**Yazılı görev A**: Aşağıdaki belge metninde "İstanbul Büyükşehir Belediye" ile "geçerek değerlendirmelerde bulundu." arasındaki bölümü, bu iki ifade de dahil, hiçbir değişiklik yapmadan yeniden yazın.

**Belge metni**:
Türk-Yunan dostluğunun Atatürk ve Venizelos arasında başlayıp, iki ülkenin sembol sanatçıları Mikis Theodorakis ile Zülfü Livaneli gibi isimlerin katkılarıyla artarak devam ettiğini belirten İmamoğlu, “İyi niyet ve ortak akıl olduğu sürece, Türkiye ve Yunanistan’da çözülmeyecek herhangi bir konu olmadığı prensibinden hareket ediyor ve Atina ile İstanbul arasında bir barış köprüsü olmak arzusuyla yola çıkıyoruz” dedi.

İstanbul Büyükşehir Belediye (İBB) Başkanı Ekrem İmamoğlu, Atina Belediye Başkanı Kostas Bakoyannis’in davetlisi olarak Yunanistan’ın başkentine gitti. İmamoğlu, Bakoyannis ile görüşmesinden önce, Türkiye’nin Atina Büyükelçisi Burak Özügergin’e nezaket ziyaretinde bulundu. Daha sonra İmamoğlu ve Bakoyannis, Atina Belediyesi’nde bir araya geldi. Bakoyannis, misafiri İmamoğlu’nu belediye binası önünde karşıladı. Yunanistan basınının ziyarete ilgisi yoğun olurken, Bakoyannis, İmamoğlu’nu makam odasında ağırladı. Buradaki görüşmenin ardından her iki Başkan, kameraların karşısına geçerek değerlendirmelerde bulundu.

İMAMOĞLU: “ORTAK SORUNLARA ORTAK ÇÖZÜMLER İÇİN BİR ARAYA GELDİK”

Ev sahibi Bakoyannis’e ve Atina’ya 16 milyon İstanbullunun selamlarını getirdiğini belirten İmamoğlu, “Geçen Mart ayında, sevgili dostum Kostas, İstanbul’da ziyaretimize geldi. Bu fırsatla, kendisiyle geniş ufuk turu yapma imkanı bulduk. Şehirlerimizin ortak sorunları konusunda dertleştik. Geleceğe ait ortak projeler konusuna kafa yorduk. Atina ve İstanbul’un tarihi ve kültürel olarak birbirine ne kadar yakın olduğunun bilinciyle görev yapan iki belediye başkanı olduğumuzu anladık. Şehirlerimiz arasında ekonomik, kültürel ve insani ilişkileri her anlamda geliştirmek; ortak sorunlarımıza ortak çözümler üretmek için düzenli olarak bir araya gelmeye karar verdik” dedi.

**Gösterilen veriler**:

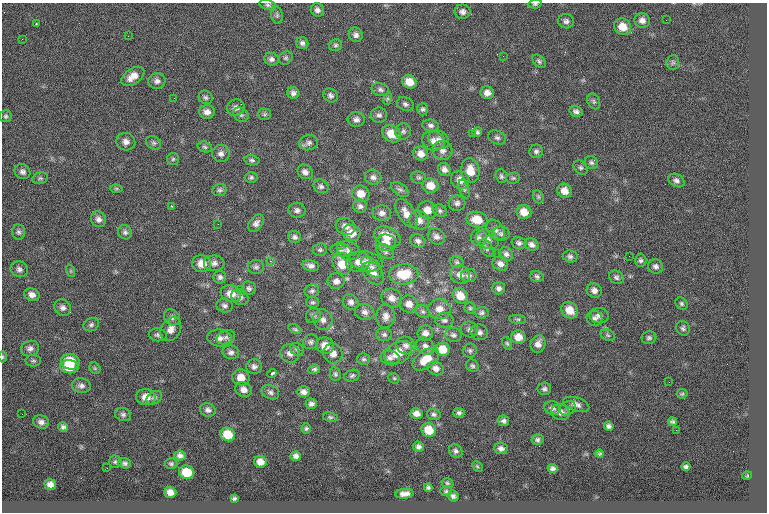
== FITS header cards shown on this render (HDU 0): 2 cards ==
NAXIS1  =                  765
NAXIS2  =                  510

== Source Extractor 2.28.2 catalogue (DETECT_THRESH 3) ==
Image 765 x 510 px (HDU 0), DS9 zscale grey, 1 PNG px = 1 image px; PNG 769 x 514 px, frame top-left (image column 1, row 510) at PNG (2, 3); each listed source drawn as its Kron ellipse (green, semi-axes under 4 px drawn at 4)
Background 0.076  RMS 8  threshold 23.9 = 3 sigma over >= 5 px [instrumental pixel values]
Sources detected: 275; all 275 listed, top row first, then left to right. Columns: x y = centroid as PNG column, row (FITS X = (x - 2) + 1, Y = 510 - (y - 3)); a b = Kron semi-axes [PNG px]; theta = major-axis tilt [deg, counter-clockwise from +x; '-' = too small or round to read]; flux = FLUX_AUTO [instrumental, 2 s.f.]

**Yazılı görev B**: Yukarıdaki kayıtların tamamını satır satır aynen tekrarlayın; lütfen resimleri yanıta almayın.

**Tam yanıt A**:
İstanbul Büyükşehir Belediye (İBB) Başkanı Ekrem İmamoğlu, Atina Belediye Başkanı Kostas Bakoyannis’in davetlisi olarak Yunanistan’ın başkentine gitti. İmamoğlu, Bakoyannis ile görüşmesinden önce, Türkiye’nin Atina Büyükelçisi Burak Özügergin’e nezaket ziyaretinde bulundu. Daha sonra İmamoğlu ve Bakoyannis, Atina Belediyesi’nde bir araya geldi. Bakoyannis, misafiri İmamoğlu’nu belediye binası önünde karşıladı. Yunanistan basınının ziyarete ilgisi yoğun olurken, Bakoyannis, İmamoğlu’nu makam odasında ağırladı. Buradaki görüşmenin ardından her iki Başkan, kameraların karşısına geçerek değerlendirmelerde bulundu.

**Tam yanıt B**:
== FITS header cards shown on this render (HDU 0): 2 cards ==
NAXIS1  =                  765
NAXIS2  =                  510

== Source Extractor 2.28.2 catalogue (DETECT_THRESH 3) ==
Image 765 x 510 px (HDU 0), DS9 zscale grey, 1 PNG px = 1 image px; PNG 769 x 514 px, frame top-left (image column 1, row 510) at PNG (2, 3); each listed source drawn as its Kron ellipse (green, semi-axes under 4 px drawn at 4)
Background 0.076  RMS 8  threshold 23.9 = 3 sigma over >= 5 px [instrumental pixel values]
Sources detected: 275; all 275 listed, top row first, then left to right. Columns: x y = centroid as PNG column, row (FITS X = (x - 2) + 1, Y = 510 - (y - 3)); a b = Kron semi-axes [PNG px]; theta = major-axis tilt [deg, counter-clockwise from +x; '-' = too small or round to read]; flux = FLUX_AUTO [instrumental, 2 s.f.]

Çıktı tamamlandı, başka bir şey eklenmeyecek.